A Sibyl
- Artist: Guercino
- Creation date: Antagelig 1627
- Object type: Drawing
About
Guercino was an acclaimed and much sought-after artist during his lifetime. He spent most of his life in the Emilia-Romagna region of Northern Italy, partly in his native town of Cento and partly in Bologna, where he became the city’s leading painter in the 1640s. Later assessments of his work have varied, but following a reputational downturn during the nineteenth century, he is once again counted among the foremost Baroque painters, and not least as an uncommonly gifted draughtsman.

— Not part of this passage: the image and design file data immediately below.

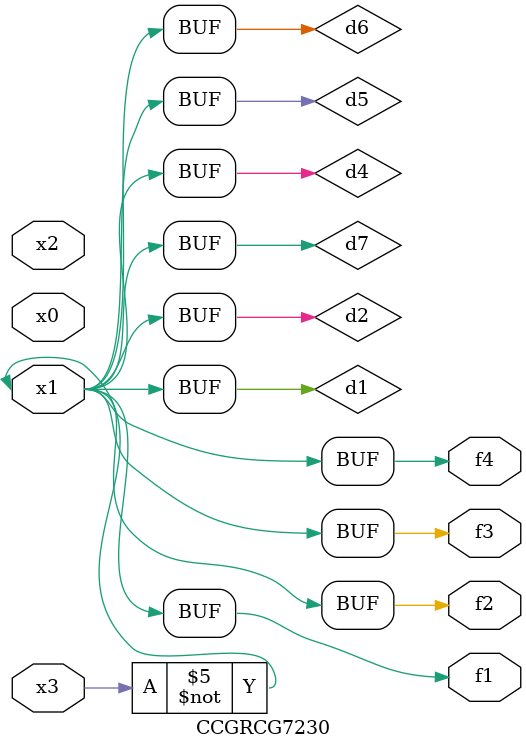
<source format=v>
module CCGRCG7230(
	input x0, x1, x2, x3,
	output f1, f2, f3, f4
);

	wire d1, d2, d3, d4, d5, d6, d7;

	not (d1, x3);
	buf (d2, x1);
	xnor (d3, d1, d2);
	nor (d4, d1);
	buf (d5, d1, d2);
	buf (d6, d4, d5);
	nand (d7, d4);
	assign f1 = d6;
	assign f2 = d7;
	assign f3 = d6;
	assign f4 = d6;
endmodule

</source>
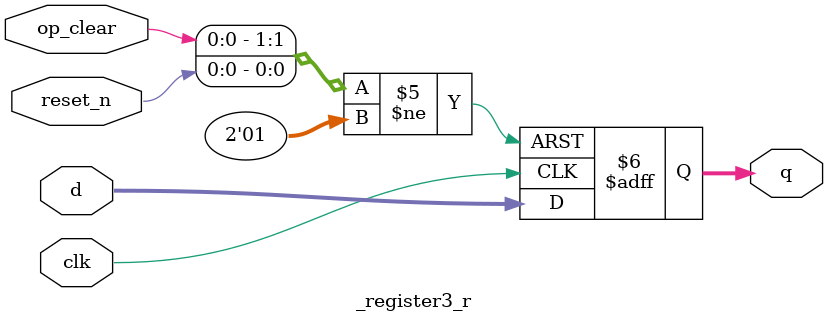
<source format=v>
module _register3_r(clk, reset_n, op_clear, d, q);   //d flip-flop 

	//input, output reg
	input clk, reset_n, op_clear;
	input [2:0] d;
	output reg [2:0] q; 
	
	//output q
	always@(posedge clk or negedge reset_n or posedge op_clear)
	begin
		if(reset_n == 0) q <= 3'b0;        //reset_n
		else if(op_clear == 1) q <= 3'b0;  //op_clear
		else q <= d;
	end
	
endmodule

</source>
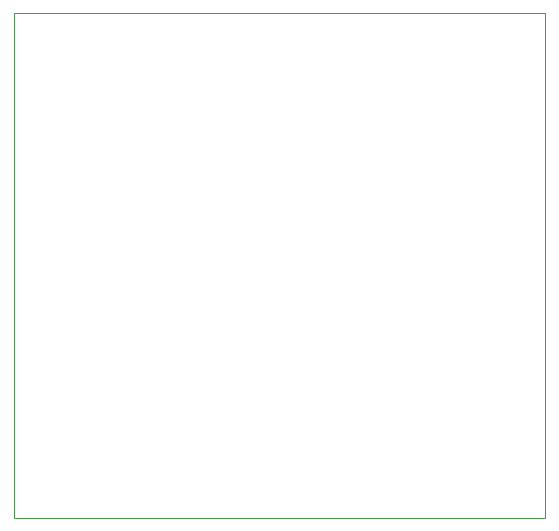
<source format=gm1>
%TF.GenerationSoftware,KiCad,Pcbnew,8.0.2*%
%TF.CreationDate,2024-10-06T11:27:00+02:00*%
%TF.ProjectId,distribution_amp_for_singapore_dude,64697374-7269-4627-9574-696f6e5f616d,rev?*%
%TF.SameCoordinates,Original*%
%TF.FileFunction,Profile,NP*%
%FSLAX46Y46*%
G04 Gerber Fmt 4.6, Leading zero omitted, Abs format (unit mm)*
G04 Created by KiCad (PCBNEW 8.0.2) date 2024-10-06 11:27:00*
%MOMM*%
%LPD*%
G01*
G04 APERTURE LIST*
%TA.AperFunction,Profile*%
%ADD10C,0.050000*%
%TD*%
G04 APERTURE END LIST*
D10*
X100400000Y-80000000D02*
X145400000Y-80000000D01*
X145400000Y-122800000D01*
X100400000Y-122800000D01*
X100400000Y-80000000D01*
M02*

</source>
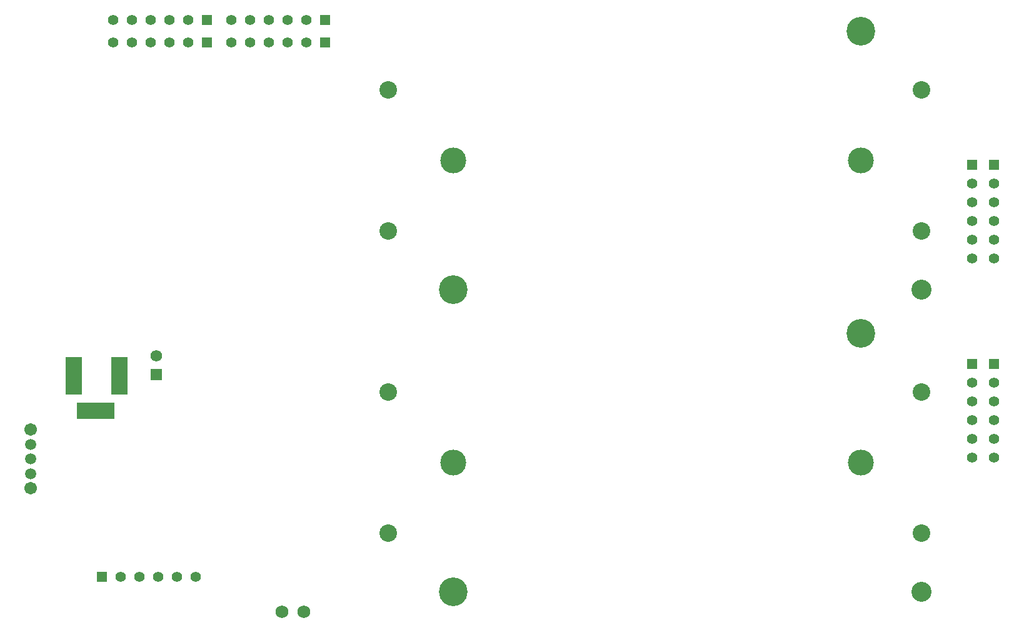
<source format=gbs>
G04*
G04 #@! TF.GenerationSoftware,Altium Limited,Altium Designer,24.5.2 (23)*
G04*
G04 Layer_Color=16711935*
%FSLAX44Y44*%
%MOMM*%
G71*
G04*
G04 #@! TF.SameCoordinates,7688A6CE-4724-4EBB-A06F-6B4FEE905E02*
G04*
G04*
G04 #@! TF.FilePolarity,Negative*
G04*
G01*
G75*
%ADD44C,1.7032*%
%ADD45C,1.5032*%
%ADD46C,1.7272*%
%ADD47R,1.4232X1.4232*%
%ADD48C,1.4232*%
%ADD49C,1.5732*%
%ADD50R,1.5732X1.5732*%
%ADD51R,2.2032X5.2032*%
%ADD52R,5.2032X2.2032*%
%ADD53R,1.4232X1.4232*%
%ADD54C,3.5132*%
%ADD55C,2.7132*%
%ADD56C,3.8832*%
%ADD57C,2.3782*%
D44*
X25000Y195000D02*
D03*
Y275000D02*
D03*
D45*
Y215000D02*
D03*
Y235000D02*
D03*
Y255000D02*
D03*
D46*
X395000Y28000D02*
D03*
X365000D02*
D03*
D47*
X121500Y75000D02*
D03*
X423500Y830000D02*
D03*
Y800000D02*
D03*
X263500Y800000D02*
D03*
Y830000D02*
D03*
D48*
X146900Y75000D02*
D03*
X172300D02*
D03*
X197700D02*
D03*
X223100D02*
D03*
X248500D02*
D03*
X398100Y830000D02*
D03*
X372700D02*
D03*
X347300D02*
D03*
X321900D02*
D03*
X296500D02*
D03*
X398100Y800000D02*
D03*
X372700D02*
D03*
X347300D02*
D03*
X321900D02*
D03*
X296500D02*
D03*
X238100Y800000D02*
D03*
X212700D02*
D03*
X187300D02*
D03*
X161900D02*
D03*
X136500D02*
D03*
X238100Y830000D02*
D03*
X212700D02*
D03*
X187300D02*
D03*
X161900D02*
D03*
X136500D02*
D03*
X1330000Y608100D02*
D03*
Y582700D02*
D03*
Y557300D02*
D03*
Y531900D02*
D03*
Y506500D02*
D03*
X1300000Y608100D02*
D03*
Y582700D02*
D03*
Y557300D02*
D03*
Y531900D02*
D03*
Y506500D02*
D03*
X1330000Y338100D02*
D03*
Y312700D02*
D03*
Y287300D02*
D03*
Y261900D02*
D03*
Y236500D02*
D03*
X1300000Y338100D02*
D03*
Y312700D02*
D03*
Y287300D02*
D03*
Y261900D02*
D03*
Y236500D02*
D03*
D49*
X195000Y375200D02*
D03*
D50*
Y349800D02*
D03*
D51*
X145000Y347500D02*
D03*
X83000D02*
D03*
D52*
X113000Y300500D02*
D03*
D53*
X1330000Y633500D02*
D03*
X1300000D02*
D03*
X1330000Y363500D02*
D03*
X1300000D02*
D03*
D54*
X1148900Y640150D02*
D03*
X596900D02*
D03*
X1148900Y230150D02*
D03*
X596900D02*
D03*
D55*
X1231100Y465000D02*
D03*
Y55000D02*
D03*
D56*
X596900Y465000D02*
D03*
X1148900Y815000D02*
D03*
X596900Y55000D02*
D03*
X1148900Y405000D02*
D03*
D57*
X1231100Y735650D02*
D03*
X508900D02*
D03*
Y544350D02*
D03*
X1231100D02*
D03*
Y325650D02*
D03*
X508900D02*
D03*
Y134350D02*
D03*
X1231100D02*
D03*
M02*

</source>
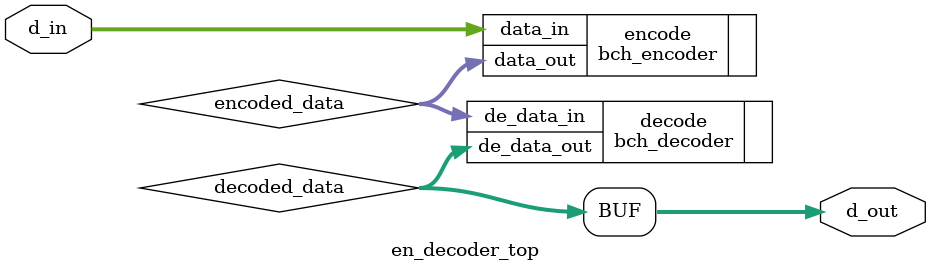
<source format=sv>
module en_decoder_top (input logic [15:0] d_in, output logic [15:0] d_out);

    logic [20:0] encoded_data;
    logic [15:0] decoded_data;


    bch_encoder encode(.data_in(d_in), .data_out(encoded_data));

    bch_decoder decode(.de_data_in(encoded_data), .de_data_out(decoded_data));

    assign d_out = decoded_data;

endmodule
</source>
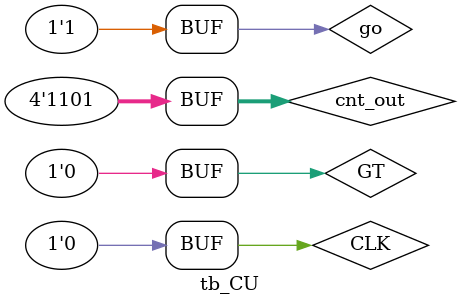
<source format=v>
`timescale 1ns / 1ps

/*input wire go,
    input wire CLK,
    input wire GT,
    output wire [3:0]cs,
    output reg done,
    output reg sel1, sel2, Load_cnt, EN, Load_reg*/
module tb_CU();
    reg go, CLK, GT;
    reg[3:0] cnt_out;
    wire[3:0] cs;
    wire done, sel1, sel2, Load_cnt, EN, Load_reg;
    
    CU DUT (go, CLK, GT, cnt_out, cs, done, sel1, sel2, Load_cnt, EN, Load_reg);
    initial begin
        CLK = 0;
        go = 1;
        GT = 1;
        tick;
        tick;
        tick;
        tick;
        GT = 0;
        tick;
        tick;
        tick;
        tick;
        tick;
        cnt_out = 13;
        tick;
        tick;
        tick;
    end
    
    task tick;
        begin
        #5 CLK = 1;
        #5 CLK = 0;
        end
    endtask
endmodule

</source>
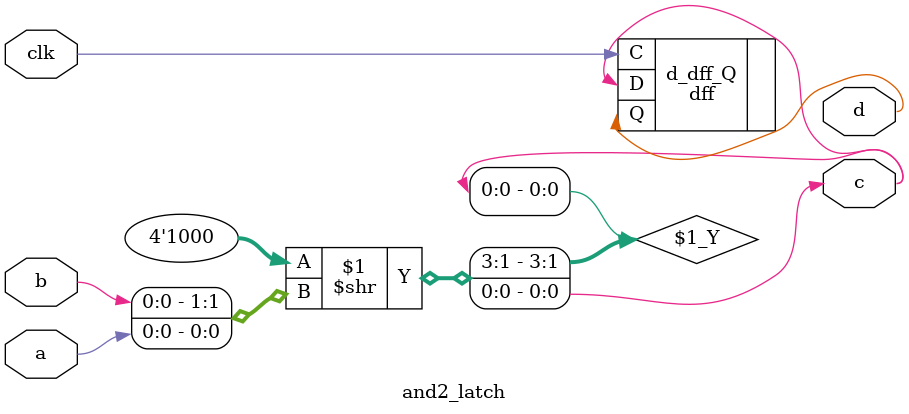
<source format=v>
/* Generated by Yosys 0.51+17 (git sha1 42ca75b6b, g++ 11.4.0-13 -fPIC -O3) */

module and2_latch(a, b, clk, c, d);
  input a;
  wire a;
  input b;
  wire b;
  output c;
  wire c;
  input clk;
  wire clk;
  output d;
  wire d;
  assign c = 4'b1000 >> { b, a };
  dff d_dff_Q (
    .C(clk),
    .D(c),
    .Q(d)
  );
endmodule

</source>
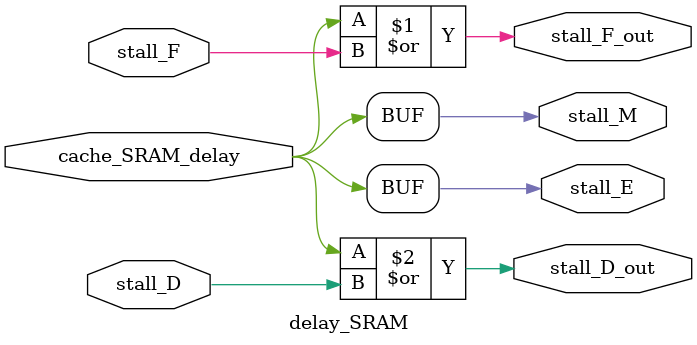
<source format=sv>

module forwarding (
	input logic RegWriteE, RegWriteM, RegWriteW, forwarding_disable_rs_D, MemToReg_M, jump_enable_D,
	input logic [4:0] rsD, rtD, WriteRegE, WriteRegM, WriteRegW, 
	output logic [1:0] ForwardAD, ForwardBD, branchstall
	);
	
	logic bstall1, bstall2;	
	always_comb begin
	if ((rsD == WriteRegE) & RegWriteE & (~forwarding_disable_rs_D))
		ForwardAD = 2'b11;
	else if((rsD == WriteRegM) & RegWriteM & (~forwarding_disable_rs_D)) 
		ForwardAD = 2'b10;
	else if((rsD == WriteRegW) & RegWriteW & (~forwarding_disable_rs_D)) 
		ForwardAD = 2'b01;
	else
		ForwardAD = 2'b00;
	end
	
	always_comb begin
	if ((rtD == WriteRegE) & RegWriteE)
		ForwardBD = 2'b11;
	else if((rtD == WriteRegM) & RegWriteM) 
		ForwardBD = 2'b10;
	else if((rtD == WriteRegW) & RegWriteW) 
		ForwardBD = 2'b01;
	else
		ForwardBD = 2'b00;
	end
	
	//assign bstall1 = RegWriteE & ((WriteRegE == rsD) | (WriteRegE == rtD));
	assign bstall2 = MemToReg_M & ((WriteRegM == rsD) | (WriteRegM == rtD));
	
	assign branchstall = jump_enable_D & bstall2;
	
endmodule

/*module check3 (
	input logic RegWriteW, forwarding_disable_rs_D,
	input logic [3:0] rsD, rtD, WriteRegW,
	output logic [1:0] ForwardAD, ForwardBD
	);
	
	always_comb begin
	if((rsD == WriteRegW) & RegWriteW & ~(forwarding_disable_rs_D)) 
		ForwardAD = 1'b1;
	else 
		ForwardAD = 1'b0;
	end
	
	always_comb begin
	if((rtD == WriteRegW) & RegWriteW) 
		ForwardBD = 1'b1;
	else 
		ForwardBD = 1'b0;
	end
endmodule*/
	
module memory_load (
	input logic [4:0] rs_D, rt_D, rt_E, input logic MemToReg_E, branchstall,
	output logic StallF, StallD, FlushE
	);
	
	logic lwstall;
	assign lwstall = ((rs_D == rt_E) | (rt_D == rt_E)) & MemToReg_E;
	assign StallF = lwstall | branchstall;
	assign StallD = StallF ;
	assign FlushE = StallF ;

endmodule

/*module branch_hazard(
	input logic RegWriteM, RegWriteE, MemToReg_M, jump_enable_D,
	input logic [3:0] rs_D, rt_D, WriteRegE, WriteRegM,
	output logic ForwardAD_branch, ForwardBD_branch, branchstall
);
	logic bstall1, bstall2;
	
	assign ForwardAD_branch = (rs_D == WriteRegM) & RegWriteM;
	assign ForwardBD_branch = (rt_D == WriteRegM) & RegWriteM;
	
	assign bstall1 = RegWriteE & ((WriteRegE == rs_D) | (WriteRegE == rt_D));
	assign bstall2 = MemToReg_M & ((WriteRegM == rs_D) | (WriteRegM == rt_D));
	
	assign branchstall = jump_enable_D & (bstall1 | bstall2);

endmodule*/

module delay_SRAM (
	input cache_SRAM_delay, stall_F, stall_D,  
	output logic stall_F_out, stall_D_out, stall_E, stall_M
	);
	assign stall_F_out = cache_SRAM_delay | stall_F;
	assign stall_D_out = cache_SRAM_delay | stall_D;
	assign stall_E = cache_SRAM_delay;
	assign stall_M = cache_SRAM_delay;
	
endmodule
	


</source>
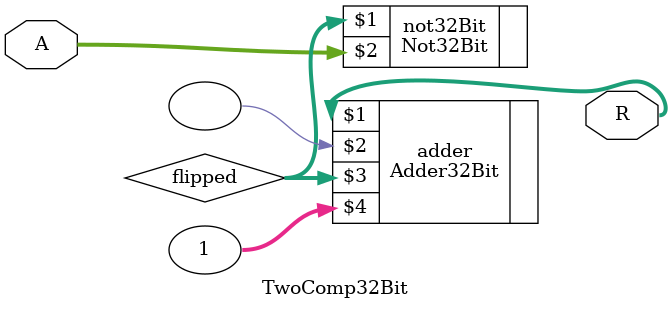
<source format=v>
`include "Adder32Bit.v"
`include "not32Bit.v"

module TwoComp32Bit(
    output [31:0] R,
    input [31:0] A
);
    wire [31:0] flipped;

    Not32Bit not32Bit (flipped, A);
    Adder32Bit adder (R, , flipped, 32'b1);
endmodule
</source>
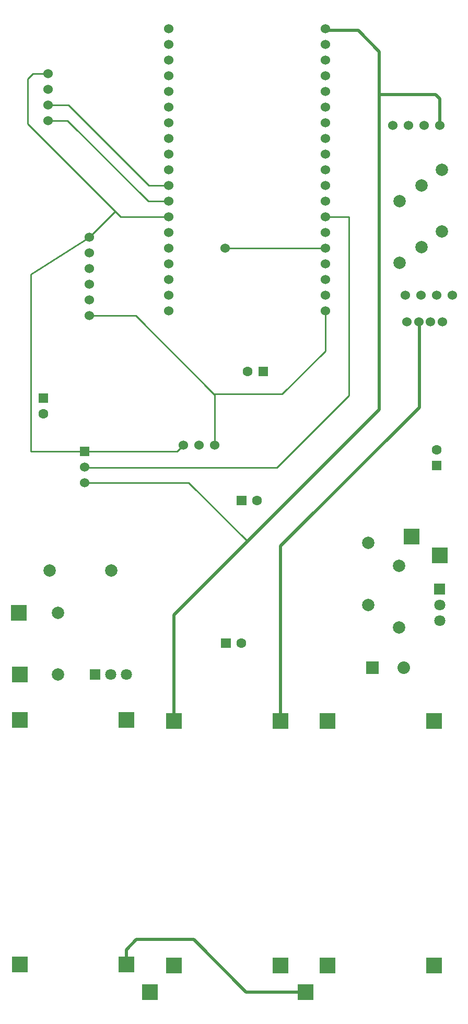
<source format=gbl>
G04 Layer: BottomLayer*
G04 EasyEDA v6.5.1, 2022-03-27 02:12:12*
G04 f7dead78dcdb48cf945481d8fe3a8f79,963ededa1bec40798c37f3e62625e793,10*
G04 Gerber Generator version 0.2*
G04 Scale: 100 percent, Rotated: No, Reflected: No *
G04 Dimensions in millimeters *
G04 leading zeros omitted , absolute positions ,4 integer and 5 decimal *
%FSLAX45Y45*%
%MOMM*%

%ADD10C,0.2540*%
%ADD11C,0.5000*%
%ADD12R,1.6000X1.6000*%
%ADD13C,1.6000*%
%ADD14R,1.5240X1.5240*%
%ADD15C,1.5240*%
%ADD16C,2.0000*%
%ADD17R,1.8000X1.8000*%
%ADD18C,1.8000*%
%ADD19R,2.4994X2.4994*%
%ADD21C,2.0320*%

%LPD*%
D10*
X1587500Y4838827D02*
G01*
X2336667Y4838827D01*
X3619500Y3555994D01*
X5410200Y4914900D02*
G01*
X5410200Y4267200D01*
X4711700Y3568700D01*
X3619500Y3568700D01*
X3619500Y2743200D01*
X5410200Y6438900D02*
G01*
X5791200Y6438900D01*
X5791200Y3543300D01*
X4622800Y2374900D01*
X1524000Y2374900D01*
X1511300Y2387600D01*
X3111500Y2743200D02*
G01*
X3009900Y2641600D01*
X1511300Y2641600D01*
X1587500Y6108700D02*
G01*
X635000Y5511800D01*
X635000Y2641600D01*
X1511300Y2641600D01*
X1587500Y6108700D02*
G01*
X2006091Y6528307D01*
X914400Y8763000D02*
G01*
X673100Y8763000D01*
X584200Y8674100D01*
X584200Y7950200D01*
X2095500Y6438900D01*
X2870200Y6438900D01*
D11*
X4686300Y-1727200D02*
G01*
X4686300Y1104900D01*
X6934200Y3352800D01*
X6934200Y4730750D01*
X6928104Y4737100D01*
X2959100Y-1727200D02*
G01*
X2959100Y-12700D01*
X6286500Y3314700D01*
X6286500Y9118600D01*
X5943600Y9461500D01*
X5435600Y9461500D01*
X5410200Y9486900D01*
X5092700Y-6121400D02*
G01*
X4127500Y-6121400D01*
X3276600Y-5270500D01*
X2349500Y-5270500D01*
X2184400Y-5435600D01*
X2184400Y-5676900D01*
D10*
X5410200Y5930900D02*
G01*
X3784600Y5930900D01*
D11*
X7264400Y7924800D02*
G01*
X7264400Y8356600D01*
X7200900Y8420100D01*
X6286500Y8420100D01*
D10*
X2870200Y6692900D02*
G01*
X2540000Y6692900D01*
X1231900Y8001000D01*
X914400Y8001000D01*
X914400Y8255000D02*
G01*
X1244600Y8255000D01*
X2552700Y6946900D01*
X2870200Y6946900D01*
X1599313Y4827015D02*
G01*
X1587500Y4838829D01*
X1511300Y2133600D02*
G01*
X3194377Y2133600D01*
X4149885Y1178092D01*
D12*
G01*
X7213600Y2413000D03*
D13*
G01*
X7213600Y2667000D03*
D12*
G01*
X4406900Y3937000D03*
D13*
G01*
X4152900Y3937000D03*
D12*
G01*
X838200Y3505200D03*
D13*
G01*
X838200Y3251200D03*
G36*
X3717300Y-389900D02*
G01*
X3877299Y-389900D01*
X3877299Y-549899D01*
X3717300Y-549899D01*
G37*
G01*
X4051300Y-469900D03*
G36*
X3971300Y1921499D02*
G01*
X4131299Y1921499D01*
X4131299Y1761500D01*
X3971300Y1761500D01*
G37*
G01*
X4305300Y1841500D03*
D14*
G01*
X1511300Y2641600D03*
D15*
G01*
X1511300Y2387600D03*
G01*
X1511300Y2133600D03*
D16*
G01*
X1079500Y22097D03*
G01*
X1079500Y-977900D03*
D17*
G01*
X1676400Y-977900D03*
D18*
G01*
X1930400Y-977900D03*
G01*
X2184400Y-977900D03*
D16*
G01*
X7302500Y6200902D03*
G01*
X7302500Y7200900D03*
G01*
X6972300Y5946902D03*
G01*
X6972300Y6946900D03*
G01*
X6616700Y5692902D03*
G01*
X6616700Y6692900D03*
D15*
G01*
X5410200Y4914900D03*
G01*
X5410200Y5168900D03*
G01*
X5410200Y5422900D03*
G01*
X5410200Y5676900D03*
G01*
X5410200Y5930900D03*
G01*
X5410200Y6184900D03*
G01*
X5410200Y6438900D03*
G01*
X5410200Y6692900D03*
G01*
X5410200Y6946900D03*
G01*
X5410200Y7200900D03*
G01*
X5410200Y7454900D03*
G01*
X5410200Y7708900D03*
G01*
X5410200Y7962900D03*
G01*
X5410200Y8216900D03*
G01*
X5410200Y8470900D03*
G01*
X5410200Y8724900D03*
G01*
X5410200Y8978900D03*
G01*
X5410200Y9232900D03*
G01*
X5410200Y9486900D03*
G01*
X2870200Y4914900D03*
G01*
X2870200Y5168900D03*
G01*
X2870200Y5422900D03*
G01*
X2870200Y5676900D03*
G01*
X2870200Y5930900D03*
G01*
X2870200Y6184900D03*
G01*
X2870200Y6438900D03*
G01*
X2870200Y6692900D03*
G01*
X2870200Y6946900D03*
G01*
X2870200Y7200900D03*
G01*
X2870200Y7454900D03*
G01*
X2870200Y7708900D03*
G01*
X2870200Y7962900D03*
G01*
X2870200Y8216900D03*
G01*
X2870200Y8470900D03*
G01*
X2870200Y8724900D03*
G01*
X2870200Y8978900D03*
G01*
X2870200Y9232900D03*
G01*
X2870200Y9486900D03*
D19*
G01*
X457200Y-5676900D03*
G01*
X2184400Y-5676900D03*
G01*
X2184400Y-1714500D03*
G01*
X457200Y-1714500D03*
G01*
X2959100Y-5689600D03*
G01*
X4686300Y-5689600D03*
G01*
X4686300Y-1727200D03*
G01*
X2959100Y-1727200D03*
G01*
X5448300Y-5689600D03*
G01*
X7175500Y-5689600D03*
G01*
X7175500Y-1727200D03*
G01*
X5448300Y-1727200D03*
G36*
X6070600Y-762000D02*
G01*
X6273800Y-762000D01*
X6273800Y-965200D01*
X6070600Y-965200D01*
G37*
D21*
G01*
X6680200Y-863600D03*
D16*
G01*
X6604000Y784097D03*
G01*
X6604000Y-215900D03*
G36*
X7174400Y496399D02*
G01*
X7354399Y496399D01*
X7354399Y316400D01*
X7174400Y316400D01*
G37*
D18*
G01*
X7264400Y152400D03*
G01*
X7264400Y-101600D03*
D16*
G01*
X6108700Y1152397D03*
G01*
X6108700Y152400D03*
G01*
X943102Y711200D03*
G01*
X1943100Y711200D03*
D15*
G01*
X7308088Y4736972D03*
G01*
X7117841Y4737227D03*
G01*
X6928104Y4736972D03*
G01*
X6738111Y4736972D03*
D19*
G01*
X2565400Y-6121400D03*
G01*
X5092700Y-6121400D03*
G01*
X6807200Y1257300D03*
G01*
X7264400Y952500D03*
G01*
X457200Y-977900D03*
G01*
X444500Y25400D03*
D15*
G01*
X7010400Y7924800D03*
G01*
X7264400Y7924800D03*
G01*
X6756400Y7924800D03*
G01*
X6502400Y7924800D03*
G01*
X1587500Y4838827D03*
G01*
X1587500Y5092827D03*
G01*
X1587500Y5346954D03*
G01*
X1587500Y5600954D03*
G01*
X1587500Y5854827D03*
G01*
X1587500Y6108700D03*
G01*
X3111500Y2743200D03*
G01*
X3365500Y2743200D03*
G01*
X3619500Y2743200D03*
G01*
X3784600Y5930900D03*
G01*
X914400Y8509000D03*
G01*
X914400Y8763000D03*
G01*
X914400Y8255000D03*
G01*
X914400Y8001000D03*
G01*
X7467600Y5168900D03*
G01*
X7213600Y5168900D03*
G01*
X6959600Y5168900D03*
G01*
X6705600Y5168900D03*
M02*

</source>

Several of Guercino’s drawings are preparatory sketches for paintings. This also applies to this drawing of a sitting woman, which can be linked to a series of frescoes from an important period in the artist’s career. In 1626 he was commissioned to decorate the dome of the cathedral in Piacenza with a number of frescoes, including eight monumental depictions of sibyls, the mythological seers of antiquity. As was his wont, Guercino worked on the commission with great alacrity, and the frescoes were completed already the next year.
Like many other artists, Guercino used studies on paper to develop his final version. This drawing exemplifies how he would experiment with the posture and attire of the individual figures. The sketch was quickly executed in pen and wash, and its air of being a compositional sketch is reinforced by the figure’s placement within a delimited pictorial space.
It is often difficult to connect seventeenth- century drawings to one particular artist, and attributions frequently change. This drawing is an exception, however, in that it can be traced all the way back to Guercino’s workshop.